Capture d'écran sur Ebay.de : Pour la match du bayern contre Stuttgart, 30 enchères ont fait passer le prix de la place 60 à 214 euros. 

Le prix varie du simple au double à la revente

Les deux universitaires ont scrupuleusement analysé la seconde partie du championnat 2013-2014 en recherchant jour après jour les places revendues sur Ebay. Ainsi ont-ils pu identifier 6 510 offres pour 11 637 billets vendus. Les billets ont été revendus de 0,75€ à 633,5€. En moyenne, un fan rachète une place sur Ebay 69,4€ lorsqu'elle était commercialisée deux fois moins par la club (en moyenne 34,73€). L'analyse statistique montre l'importance du succès d'un club. Accueillir une équipe victorieuse ou bien placée la saison précédente fait augmenter les prix. La journée de championnat joue aussi un rôle important. Plus on se rapproche du terme de la compétition, plus le prix augmente (de 2,4€ par match). Autre élément, plus le fan considérera l'issue du match comme incertaine, plus il sera prêt à payer son billet plus cher. Les auteurs montrent aussi qu'un acheteur est prêt à dépenser 17,26€ de plus pour une place debout que pour une place assise (ce qui s'explique aussi par le faible prix initial de la place debout).
Au total, les deux universitaires ont identifié 23 critères influençant significativement le prix des places. Alors oui, il n'y a pas à être surpris que le prix augmente sur un site d'enchères. Mais ce que montre cette étude c'est que les responsable billetterie des clubs peuvent efficacement mettre en place des stratégies de Yield Management.
Le vendredi 23 octobre, le match SMC/FCNA est exceptionnellement programmé à l'horaire peu pratique de 18h30. Je suis curieux de savoir quelle stratégie billetterie va adopter le club normand et si les spectateurs consentiront à acheter des places.
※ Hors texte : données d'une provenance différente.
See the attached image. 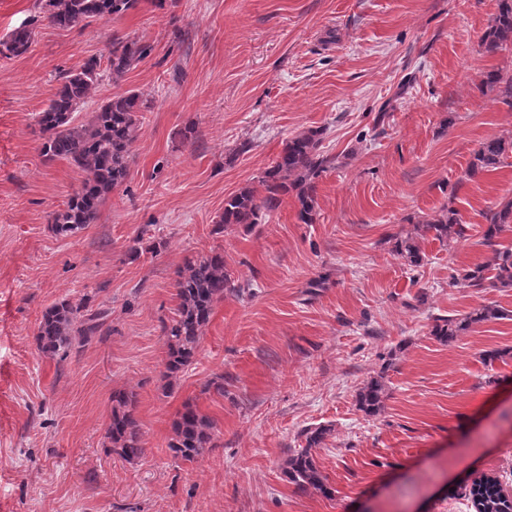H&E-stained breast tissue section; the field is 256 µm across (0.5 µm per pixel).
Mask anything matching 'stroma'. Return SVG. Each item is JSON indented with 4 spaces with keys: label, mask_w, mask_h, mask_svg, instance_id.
I'll list each match as a JSON object with an SVG mask.
<instances>
[{
    "label": "stroma",
    "mask_w": 512,
    "mask_h": 512,
    "mask_svg": "<svg viewBox=\"0 0 512 512\" xmlns=\"http://www.w3.org/2000/svg\"><path fill=\"white\" fill-rule=\"evenodd\" d=\"M497 4L141 0L62 29L41 0H0V41L32 29L25 54H0V512H473L475 478L512 489V357L483 362L512 350V289L452 284L491 257L485 215L512 199V157L464 178L485 139L512 136V106L481 85L487 70L512 73L511 52L480 47ZM116 32L152 51L120 82L103 75L80 116L128 89L150 108L127 181L95 223L61 237L51 216L83 174L43 155L36 115L60 73L107 59ZM310 128L334 160L315 222L300 223L288 197L262 223L218 227L225 198ZM449 204L464 238L422 240L421 267L405 265L396 239ZM139 234L157 250L134 259ZM213 250L234 289L195 360L166 380L175 271ZM85 296L111 309V333L42 354L46 308ZM483 305L506 318L449 347L431 336L434 318ZM376 376L387 396L369 417L356 394ZM118 391L136 400L144 454L131 463L105 439ZM187 402L214 424L190 462L168 448ZM318 425L332 428L313 450L328 497L282 475Z\"/></svg>",
    "instance_id": "stroma-1"
}]
</instances>
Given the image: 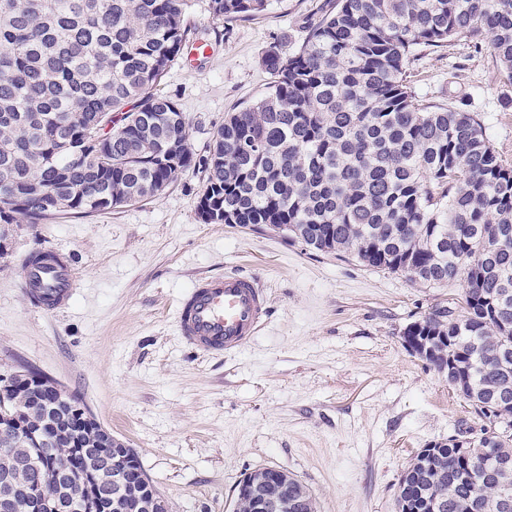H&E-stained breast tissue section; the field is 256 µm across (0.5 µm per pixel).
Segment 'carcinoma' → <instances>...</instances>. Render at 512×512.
Segmentation results:
<instances>
[{
  "label": "carcinoma",
  "instance_id": "cac0c4a2",
  "mask_svg": "<svg viewBox=\"0 0 512 512\" xmlns=\"http://www.w3.org/2000/svg\"><path fill=\"white\" fill-rule=\"evenodd\" d=\"M269 0H0V223L45 224L162 194L203 175L207 223L264 224L309 250L344 253L411 282L457 283L461 300L405 336L485 421H512V167L477 116L418 103L413 52L490 43L512 80V0H335L293 53L273 43L267 91L224 116L202 152L160 89L198 42ZM512 434L424 449L402 476L408 512L502 509L494 460ZM288 491L310 489L291 477Z\"/></svg>",
  "mask_w": 512,
  "mask_h": 512
}]
</instances>
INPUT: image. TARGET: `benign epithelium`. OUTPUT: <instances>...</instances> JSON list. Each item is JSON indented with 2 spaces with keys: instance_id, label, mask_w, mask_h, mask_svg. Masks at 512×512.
Here are the masks:
<instances>
[{
  "instance_id": "1",
  "label": "benign epithelium",
  "mask_w": 512,
  "mask_h": 512,
  "mask_svg": "<svg viewBox=\"0 0 512 512\" xmlns=\"http://www.w3.org/2000/svg\"><path fill=\"white\" fill-rule=\"evenodd\" d=\"M56 430L74 452L53 465L40 464ZM25 445L29 453L0 471V512H169L134 449L112 436L57 383L28 371L0 373V447ZM36 473L33 482L18 476ZM234 512H293L288 472L255 470L237 484Z\"/></svg>"
}]
</instances>
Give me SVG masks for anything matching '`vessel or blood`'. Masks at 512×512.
Segmentation results:
<instances>
[{
  "label": "vessel or blood",
  "mask_w": 512,
  "mask_h": 512,
  "mask_svg": "<svg viewBox=\"0 0 512 512\" xmlns=\"http://www.w3.org/2000/svg\"><path fill=\"white\" fill-rule=\"evenodd\" d=\"M25 286L48 311L64 306L77 280L65 255L28 264ZM266 290L251 276L227 273L198 279L181 300L176 317L179 336L192 350L220 357L242 349L268 321Z\"/></svg>",
  "instance_id": "1"
}]
</instances>
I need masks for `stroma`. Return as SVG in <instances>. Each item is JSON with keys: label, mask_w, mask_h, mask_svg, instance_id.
<instances>
[{"label": "stroma", "mask_w": 512, "mask_h": 512, "mask_svg": "<svg viewBox=\"0 0 512 512\" xmlns=\"http://www.w3.org/2000/svg\"><path fill=\"white\" fill-rule=\"evenodd\" d=\"M329 7L272 0L219 40L196 11L211 53L174 64L163 81L195 149L225 113L265 92V48L293 52ZM409 85L420 101L481 117L512 166V82L488 46L417 51ZM204 189L188 171L147 202L0 226V371L32 367L64 385L134 448L171 512H231L243 474L265 467L301 480L318 512H398V482L416 452L482 425L401 336L460 286L413 283L260 224L203 223ZM38 250L70 255L79 276L52 313L24 284L23 261ZM231 271L267 289L270 320L236 355L194 353L177 334L178 302L197 279Z\"/></svg>", "instance_id": "obj_1"}]
</instances>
Chronique initialement publiée le mercredi 7 octobre 2015 sur Francefootball.fr




Résumé de l'article cité : "In 2009, the San Francisco Giants of the United States' Major League Baseball was the first sports club to implement a dynamic pricing system, and since that time many sport organizations have followed suit. To date, however, no German sports club has applied dynamic pricing. This paper lays the ground for such a development by identifying determinants of fans' willingness to pay for Bundesliga tickets. The current study evaluates ticket sales in the German secondary market. Ticket prices of eBay auctions were collected daily during the second half of the Bundesliga season 2013-14. A data set of 6,510 auctions was analyzed by means of a two stage least squares regression. Results suggest that tickets in the secondary market are resold for nearly twice as much as the original face value of the ticket. The final model includes 23 significant variables and explains 59.6% of the variance. The overall results are comparable to previous studies, although there are a number of unique aspects to the current paper. Sport managers can apply these finding to further differentiate their current variable ticket pricing strategy or to implement a more sophisticated dynamic pricing approach."